Hydraulic EOATs are among the strongest of any type of tooling. Hydraulic systems have an extreme amount of power and can be used on large robotic systems to pick up heavy objects. They have the pitfall of being slower than other types of systems and require a dedicated hydraulic system complete with automatic valves and pump. Because of this, they can become expensive to design and build. In most applications, hydraulic tooling is unnecessary in all but the most heavy duty applications.


KUKA's arc welding robot with stationary torch as end of arm tool
Figure 6. KUKA’s arc welding robot holding a torch stationary at the end of its arm. Image used courtesy of KUKA


Stationary / Shape-Based Tooling 

For some applications, there is no need to add moving parts to the tooling. For example, welding torch holders are EOATs with the goal of holding a torch stationary on the end of the robotic arm. In another example, some tooling can be made a certain shape so that when the arm rotates, it friction locks the product in place, such as large water bottle grippers that slide a collar over the neck of the bottle. Once around the neck, a rotation of the gripper causes the neck of the bottle to become locked into the EOAT where it can then be moved and released. 

This type of tooling is by far the cheapest but there are a limited number of applications that can take advantage of this simplicity. When designing a cell, however, it may be useful to not overlook the idea that mechanical complexity may not be necessary in certain applications.


Pansonic's position sensor, distance sensor, and proximity sensor
Figure 7. Panasonic’s position, distance, and proximity sensors. Image used courtesy of Panasonic


Distance and Proximity Sensors on EOATs

There are very few EOATs that can function correctly without the use of some type of sensor to send feedback to the control unit. While the placement and use of sensors is as varied as the types of EOATs they are placed on, there are some common sensors that find their way into familiar places on tooling. For instance, pneumatic cylinders often have position reed sensors which are capable of relaying the status of the cylinder to the control unit, generally whether it is open or closed. This can be useful for pick confirmation, or to send error codes in the case of a malfunction.  

Proximity sensors located near the product grip location are another common type of sensor used. They can either be on or off sensors or distance sensors. Distance sensors are useful in determining how close the EOAT is to the product of its intended location. 

Lastly, vacuum or pressure sensors can be used to detect the change in vacuum for the system to determine whether the product has been properly picked up and held during transit. Pressure sensors can also detect when a gripper firmly closes around the workpiece, even if the cylinder does not always reach a specific position. This is very useful for picking and placing objects of varying sizes.

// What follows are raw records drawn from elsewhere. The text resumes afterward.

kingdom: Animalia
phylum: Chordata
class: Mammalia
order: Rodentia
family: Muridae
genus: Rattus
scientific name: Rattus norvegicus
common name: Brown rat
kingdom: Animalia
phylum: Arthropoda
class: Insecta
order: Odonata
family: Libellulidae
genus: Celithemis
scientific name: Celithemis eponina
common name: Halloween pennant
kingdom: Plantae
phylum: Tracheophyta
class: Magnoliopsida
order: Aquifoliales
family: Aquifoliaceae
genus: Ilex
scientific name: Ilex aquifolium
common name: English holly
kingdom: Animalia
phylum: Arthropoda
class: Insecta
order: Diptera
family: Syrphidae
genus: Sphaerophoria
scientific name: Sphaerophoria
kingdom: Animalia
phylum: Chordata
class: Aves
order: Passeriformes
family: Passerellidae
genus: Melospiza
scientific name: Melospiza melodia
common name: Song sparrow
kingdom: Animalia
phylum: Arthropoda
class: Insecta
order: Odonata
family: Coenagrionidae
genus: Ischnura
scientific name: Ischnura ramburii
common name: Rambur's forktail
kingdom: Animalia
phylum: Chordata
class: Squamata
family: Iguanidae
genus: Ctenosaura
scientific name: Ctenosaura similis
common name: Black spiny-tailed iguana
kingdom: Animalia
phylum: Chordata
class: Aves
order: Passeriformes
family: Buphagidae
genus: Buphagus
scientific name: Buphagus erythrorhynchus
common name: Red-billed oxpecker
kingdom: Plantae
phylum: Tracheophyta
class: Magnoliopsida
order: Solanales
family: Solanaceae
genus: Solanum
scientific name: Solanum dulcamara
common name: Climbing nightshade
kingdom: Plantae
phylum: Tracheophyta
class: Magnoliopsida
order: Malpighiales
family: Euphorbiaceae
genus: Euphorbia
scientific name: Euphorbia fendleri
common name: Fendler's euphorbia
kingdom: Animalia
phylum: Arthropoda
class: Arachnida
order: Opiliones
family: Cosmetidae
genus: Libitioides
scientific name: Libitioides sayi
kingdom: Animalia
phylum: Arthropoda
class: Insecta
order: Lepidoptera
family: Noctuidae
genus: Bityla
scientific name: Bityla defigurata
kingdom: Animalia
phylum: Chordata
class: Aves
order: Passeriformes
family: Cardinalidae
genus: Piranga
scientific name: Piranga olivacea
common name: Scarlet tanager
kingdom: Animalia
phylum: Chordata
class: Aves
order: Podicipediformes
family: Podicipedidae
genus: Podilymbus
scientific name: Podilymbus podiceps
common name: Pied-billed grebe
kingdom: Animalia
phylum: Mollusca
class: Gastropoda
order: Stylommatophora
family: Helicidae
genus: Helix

EOAT connect robot to their outside world
Figure 8. EOATs are necessary to connect a robot to its ‘outside world.’ Image used courtesy of KUKA


EOAT Possibilities

EoATs are an important choice when considering the addition of an industrial or collaborative robotic arm to any plant process. They give life to the arm and connect it to the job it is supposed to be completing, whether it is powered by pneumatics, hydraulics, or another power source.